The Court found that because the in rem and in personam claims resulted from the same debt, they were inextricably interrelated. Allowing two claims to proceed, would create the risk of two recoveries for the same enrichment.
b) The Singapore Judgment
The application was dismissed on – in essence – two main grounds. (1) The competing claims (in the form of the maritime lien) did not disclose any prima facie case for relief, and (2) that the claims of the purchasers and the physical suppliers were not adverse to each other and therefore not suitable for interpleader relief.
This judgment seems to suggest two things: (1) In Singapore an interpleader does not provide for a solutions for Owners to rid themselves of claims brought by ING and physical suppliers. (2) It appears that Singapore law does not afford the physical suppliers a direct claim against the purchaser of the bunkers on the basis of the bunker delivery alone.
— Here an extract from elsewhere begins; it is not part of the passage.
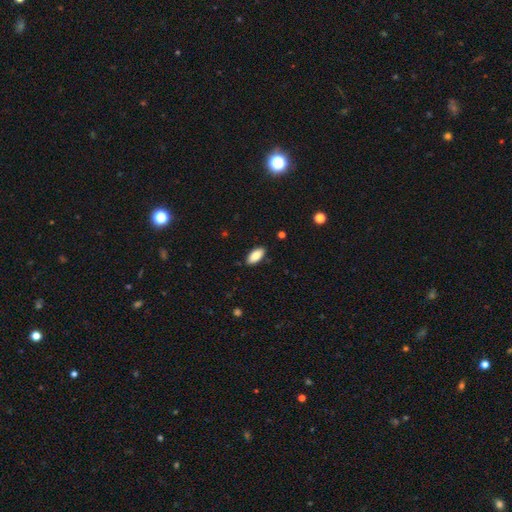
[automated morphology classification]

Recent developments – the Greek Judgments
As recently reported by TradeWinds, two Greek courts have handed down two judgments rejecting physical suppliers’ claims for the arrest of ships they had supplied with bunkers. The ships’ managers had contracted with OW Bunker Malta Ltd for delivery of bunkers, who in turn contracted with the physical suppliers. The courts held that the contracts were to be dealt with separately and that therefore the physical suppliers could not bring claims against the vessels directly. Good news for Owners who bunker in Greece – it seems that they will be spared from being subjected to competing claims.
What can be learned from these judgments?
That the courts came to such different conclusions has numerous reasons, not least that they all revolve around different factual scenarios. Above all, however, it is rooted in the different legal frameworks binding the judges. And this is the crux: The courts can only ever find national solutions to a transnational problem.
So what, then, can be done by the industry to avoid such clutter in the future?
The BIMCO Clause – a practical approach?
BIMCO has published a bunker non-lien clause for time charter parties intending to protect Owners from arrests that are cause by time charterers’ failure to pay for bunkers ordered. The clause obliges charterers:
(1) to inform the sellers of the bunkers in writing that the bunkers supplied are for the charterers account and that no lien shall arise on the vessel;
(2) to inform the owners of the sellers’ details and provide them with a copy of the non-lien notice.
If charterers fail to comply with point (2) the master shall be entitled to refuse to accept bunkers with all time so lost being for charterers account.
While this prima facie appears to provide a practicable approach, the commercial reality may very well be a different one, as charterers may refuse to insert the clause or – even if it is inserted – the Master may feel pressured to load bunkers despite the clause not being complied with. Further, it does not appear to apply where the sellers and the suppliers are not identical. A further downside is that while the clause may be working in many jurisdictions, mandatory national laws may always apply and therefore, until there is a transnational solution to the question of whether the physical supplier may arrest a ship for unpaid bunker, Owners who charter their ships out may never be 100% safe. Whether the clause has a noticeable impact remains to be seen.
The void of uncertainty Owners were facing initially has given way to a patchwork of different solutions offered by national courts. In particular the position under English law still leaves many questions unanswered, and it remains to be seen whether the Supreme Court judgment will provide clarification. For now, involved parties are best advised to tread carefully and to seek competent advice at an early stage in order to minimize their risk.